More to the Moose Story

I blogged a few days ago with the DNR Press Release regarding the Minnesota Moose Study.  The press release didn’t have too much information but an article by John Myers in the Duluth News and Tribune sure did. Thank you John for digging into the story and providing readers with some insight.

The DNR has learned something. It turns out wolves are killing moose. In 2008 a moose advisory group was put together by the DNR bu the DNR didn’t want to talk about wolf predation in any of the discussions. Is that because the answer was so obvious they wouldn’t be able to rationalize a full-blown moose study with collaring and killing calves if they admitted wolves were indeed killing moose?

It doesn’t take a rocket scientist or a biologist to determine moose were being killed and are being killed by wolves on the Gunflint Trail. The large number of calves they eat can and does affect the population.

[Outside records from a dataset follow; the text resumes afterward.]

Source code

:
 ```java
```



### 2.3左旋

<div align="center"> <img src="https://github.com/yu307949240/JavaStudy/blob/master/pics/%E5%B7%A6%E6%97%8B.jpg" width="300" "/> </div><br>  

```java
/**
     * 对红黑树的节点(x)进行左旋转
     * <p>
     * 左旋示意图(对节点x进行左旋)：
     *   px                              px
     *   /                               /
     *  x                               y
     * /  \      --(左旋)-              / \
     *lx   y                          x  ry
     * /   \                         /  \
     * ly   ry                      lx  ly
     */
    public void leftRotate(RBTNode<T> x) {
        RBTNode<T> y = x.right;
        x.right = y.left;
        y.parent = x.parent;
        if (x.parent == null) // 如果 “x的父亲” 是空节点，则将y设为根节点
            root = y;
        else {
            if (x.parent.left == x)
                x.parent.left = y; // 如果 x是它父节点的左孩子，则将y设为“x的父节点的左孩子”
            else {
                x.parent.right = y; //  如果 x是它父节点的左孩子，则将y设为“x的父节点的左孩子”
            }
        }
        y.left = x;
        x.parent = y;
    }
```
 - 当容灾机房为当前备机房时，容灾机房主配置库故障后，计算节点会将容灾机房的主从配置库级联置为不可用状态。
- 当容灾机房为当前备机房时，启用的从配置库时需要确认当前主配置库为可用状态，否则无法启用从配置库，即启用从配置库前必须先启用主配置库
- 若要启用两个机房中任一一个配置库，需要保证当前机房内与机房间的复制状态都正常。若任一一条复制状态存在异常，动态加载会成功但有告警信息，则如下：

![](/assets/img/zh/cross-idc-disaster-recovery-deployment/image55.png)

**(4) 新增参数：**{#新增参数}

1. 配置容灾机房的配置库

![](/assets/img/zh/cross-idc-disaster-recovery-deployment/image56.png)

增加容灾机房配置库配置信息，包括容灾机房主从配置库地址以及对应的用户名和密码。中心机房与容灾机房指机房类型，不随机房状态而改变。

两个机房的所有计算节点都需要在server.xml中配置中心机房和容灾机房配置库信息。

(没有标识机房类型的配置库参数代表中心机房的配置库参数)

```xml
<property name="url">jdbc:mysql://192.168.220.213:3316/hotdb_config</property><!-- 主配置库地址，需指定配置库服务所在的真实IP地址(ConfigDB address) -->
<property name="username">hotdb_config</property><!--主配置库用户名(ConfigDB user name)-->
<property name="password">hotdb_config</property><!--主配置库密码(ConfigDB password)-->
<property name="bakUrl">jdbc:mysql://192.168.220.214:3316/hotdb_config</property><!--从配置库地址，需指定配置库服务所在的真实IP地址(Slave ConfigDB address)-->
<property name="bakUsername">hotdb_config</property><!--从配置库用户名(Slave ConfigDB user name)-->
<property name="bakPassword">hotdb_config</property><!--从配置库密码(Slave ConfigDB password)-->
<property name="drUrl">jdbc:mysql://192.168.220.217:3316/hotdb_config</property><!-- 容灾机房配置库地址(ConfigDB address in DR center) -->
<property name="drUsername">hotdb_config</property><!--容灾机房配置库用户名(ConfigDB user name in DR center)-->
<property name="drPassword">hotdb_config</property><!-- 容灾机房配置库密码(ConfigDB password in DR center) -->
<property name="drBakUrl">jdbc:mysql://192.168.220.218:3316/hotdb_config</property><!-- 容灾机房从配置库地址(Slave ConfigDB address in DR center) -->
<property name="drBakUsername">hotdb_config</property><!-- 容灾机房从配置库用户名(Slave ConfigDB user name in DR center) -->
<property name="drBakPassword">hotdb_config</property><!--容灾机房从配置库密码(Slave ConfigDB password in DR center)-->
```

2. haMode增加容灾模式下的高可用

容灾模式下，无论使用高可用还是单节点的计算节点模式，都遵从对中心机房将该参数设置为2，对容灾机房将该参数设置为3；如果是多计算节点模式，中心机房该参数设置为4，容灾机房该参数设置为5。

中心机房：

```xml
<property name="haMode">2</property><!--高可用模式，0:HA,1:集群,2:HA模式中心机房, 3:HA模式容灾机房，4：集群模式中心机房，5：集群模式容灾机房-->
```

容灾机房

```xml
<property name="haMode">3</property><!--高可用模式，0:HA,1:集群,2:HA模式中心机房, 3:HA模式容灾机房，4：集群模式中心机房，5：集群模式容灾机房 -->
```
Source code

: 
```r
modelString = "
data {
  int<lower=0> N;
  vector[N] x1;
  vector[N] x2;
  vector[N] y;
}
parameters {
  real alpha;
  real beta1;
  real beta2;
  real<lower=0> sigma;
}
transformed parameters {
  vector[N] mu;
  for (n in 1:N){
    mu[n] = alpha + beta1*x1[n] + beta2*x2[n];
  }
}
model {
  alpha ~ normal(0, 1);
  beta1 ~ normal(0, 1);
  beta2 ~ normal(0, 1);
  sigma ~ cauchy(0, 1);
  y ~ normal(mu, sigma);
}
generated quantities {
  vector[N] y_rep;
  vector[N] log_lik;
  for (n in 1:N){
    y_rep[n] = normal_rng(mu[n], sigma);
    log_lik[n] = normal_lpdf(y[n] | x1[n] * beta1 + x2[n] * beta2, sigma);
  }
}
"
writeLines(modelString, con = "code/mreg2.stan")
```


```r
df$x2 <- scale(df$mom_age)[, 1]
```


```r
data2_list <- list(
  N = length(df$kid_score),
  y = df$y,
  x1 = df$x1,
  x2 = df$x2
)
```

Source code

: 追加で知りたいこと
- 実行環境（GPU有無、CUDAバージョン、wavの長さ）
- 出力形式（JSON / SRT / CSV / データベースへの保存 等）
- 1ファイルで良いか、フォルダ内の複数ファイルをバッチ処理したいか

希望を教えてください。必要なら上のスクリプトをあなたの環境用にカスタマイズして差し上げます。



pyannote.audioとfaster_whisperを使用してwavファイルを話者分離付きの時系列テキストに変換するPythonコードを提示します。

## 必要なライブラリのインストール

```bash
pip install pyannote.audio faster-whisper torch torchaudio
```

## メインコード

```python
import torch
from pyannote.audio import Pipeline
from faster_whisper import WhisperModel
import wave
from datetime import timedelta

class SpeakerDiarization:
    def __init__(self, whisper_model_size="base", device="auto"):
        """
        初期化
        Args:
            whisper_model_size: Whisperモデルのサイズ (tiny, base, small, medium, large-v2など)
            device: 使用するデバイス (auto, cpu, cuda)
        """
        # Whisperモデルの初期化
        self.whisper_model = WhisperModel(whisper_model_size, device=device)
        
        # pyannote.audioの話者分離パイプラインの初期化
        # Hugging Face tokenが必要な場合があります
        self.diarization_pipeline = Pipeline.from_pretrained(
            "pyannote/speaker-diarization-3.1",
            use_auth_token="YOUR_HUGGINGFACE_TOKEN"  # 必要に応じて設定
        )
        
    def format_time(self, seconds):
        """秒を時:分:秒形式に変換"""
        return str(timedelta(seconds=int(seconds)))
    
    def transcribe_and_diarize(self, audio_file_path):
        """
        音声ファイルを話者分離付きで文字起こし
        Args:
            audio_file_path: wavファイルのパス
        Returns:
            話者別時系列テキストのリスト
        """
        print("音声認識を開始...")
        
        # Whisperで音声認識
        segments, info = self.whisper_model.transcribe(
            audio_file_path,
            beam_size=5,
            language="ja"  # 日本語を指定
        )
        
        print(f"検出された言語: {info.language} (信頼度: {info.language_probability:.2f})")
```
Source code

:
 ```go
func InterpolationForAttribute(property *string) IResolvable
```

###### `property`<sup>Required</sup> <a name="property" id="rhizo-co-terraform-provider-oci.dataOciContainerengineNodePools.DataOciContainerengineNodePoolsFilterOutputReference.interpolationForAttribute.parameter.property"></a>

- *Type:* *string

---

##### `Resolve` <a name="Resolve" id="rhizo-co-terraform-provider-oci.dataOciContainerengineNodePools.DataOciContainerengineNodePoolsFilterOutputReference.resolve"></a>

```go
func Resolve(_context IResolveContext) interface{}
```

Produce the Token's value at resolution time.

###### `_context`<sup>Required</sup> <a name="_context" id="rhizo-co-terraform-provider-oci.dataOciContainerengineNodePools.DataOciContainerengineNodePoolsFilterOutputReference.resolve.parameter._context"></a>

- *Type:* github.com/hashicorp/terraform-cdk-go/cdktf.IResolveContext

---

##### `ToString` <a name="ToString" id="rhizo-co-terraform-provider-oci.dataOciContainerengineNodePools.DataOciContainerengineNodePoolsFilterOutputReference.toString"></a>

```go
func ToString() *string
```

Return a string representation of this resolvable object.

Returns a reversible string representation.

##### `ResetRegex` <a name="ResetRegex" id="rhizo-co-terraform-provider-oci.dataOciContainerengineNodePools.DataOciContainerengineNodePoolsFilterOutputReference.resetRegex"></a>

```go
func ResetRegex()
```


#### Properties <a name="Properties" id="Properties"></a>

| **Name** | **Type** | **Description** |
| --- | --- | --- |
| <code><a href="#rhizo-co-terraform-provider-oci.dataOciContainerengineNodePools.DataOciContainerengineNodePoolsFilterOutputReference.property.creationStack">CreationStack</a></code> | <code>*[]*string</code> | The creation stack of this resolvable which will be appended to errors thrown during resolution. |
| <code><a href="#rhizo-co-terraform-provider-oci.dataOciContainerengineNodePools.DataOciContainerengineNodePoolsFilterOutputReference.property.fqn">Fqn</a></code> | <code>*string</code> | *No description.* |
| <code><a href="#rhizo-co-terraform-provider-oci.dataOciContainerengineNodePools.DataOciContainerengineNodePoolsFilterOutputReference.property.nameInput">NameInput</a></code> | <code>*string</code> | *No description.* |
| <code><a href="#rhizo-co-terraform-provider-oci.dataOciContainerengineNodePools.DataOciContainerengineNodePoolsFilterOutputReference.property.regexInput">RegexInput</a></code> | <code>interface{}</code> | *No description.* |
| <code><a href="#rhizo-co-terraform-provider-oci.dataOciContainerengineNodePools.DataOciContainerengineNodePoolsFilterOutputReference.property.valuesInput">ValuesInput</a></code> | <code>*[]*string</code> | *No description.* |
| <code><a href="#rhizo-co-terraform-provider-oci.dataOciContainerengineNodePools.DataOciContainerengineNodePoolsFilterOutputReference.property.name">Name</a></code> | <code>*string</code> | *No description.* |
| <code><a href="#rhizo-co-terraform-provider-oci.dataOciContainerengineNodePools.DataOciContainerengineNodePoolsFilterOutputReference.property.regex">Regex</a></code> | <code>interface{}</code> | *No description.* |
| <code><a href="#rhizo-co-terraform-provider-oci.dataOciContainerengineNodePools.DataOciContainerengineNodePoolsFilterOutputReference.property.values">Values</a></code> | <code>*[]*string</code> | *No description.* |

The moose management and research plan was created by the 2008 moose advisory group and printed at the end of 2011. It is now 2015 and the plan is to capture and collar more moose calves even though they already know a large percentage of them die due to abandonment by the mother or because of guess what? Wolves.

According to Myer’s article, “Wolves have killed 69 percent of the collared calves, with bears a distant 17 percent. Most of the calves died within 30 days of being born. Other causes — such as disease, starvation, vehicles or natural abandonment — each accounted for just a few deaths each, Severud noted.

Correct me if I’m wrong but wouldn’t the adult human population decrease if 70% of the babies born were eaten by wolves?

The DNR doesn’t think wolves affect the adult population of moose but remember they didn’t even want to talk about wolves at all in 2008.  What’s that saying? “You’ve come a long ways baby.”

The study was almost shut down last year, bummer it wasn’t.

“We were at a point last summer when we almost shut it down. We were just getting hammered by some of the public and some legislators” because of the high rate of abandonment, DelGiudice said.

But DelGiudice, who spoke last week at a wildlife research symposium specifically on the problem of “capture-related mortality” in calf moose, said he and other researchers began to “figure out what works” by the end of last summer’s collaring effort.

If they continue to learn as quickly as DelGiudice then the only Gunflint Trail moose you see will be at the Minnesota Zoo. Some abandoned calves were taken there when their mother would no longer mother them after being collared.

Sorry for the rant but it really bothers me that moose calves are collared even though we already know many mothers will abandon them and 69% of them will get eaten by wolves. Move on, no more collaring moose calves.  And especially please stay the heck away from the end of the Gunflint Trail.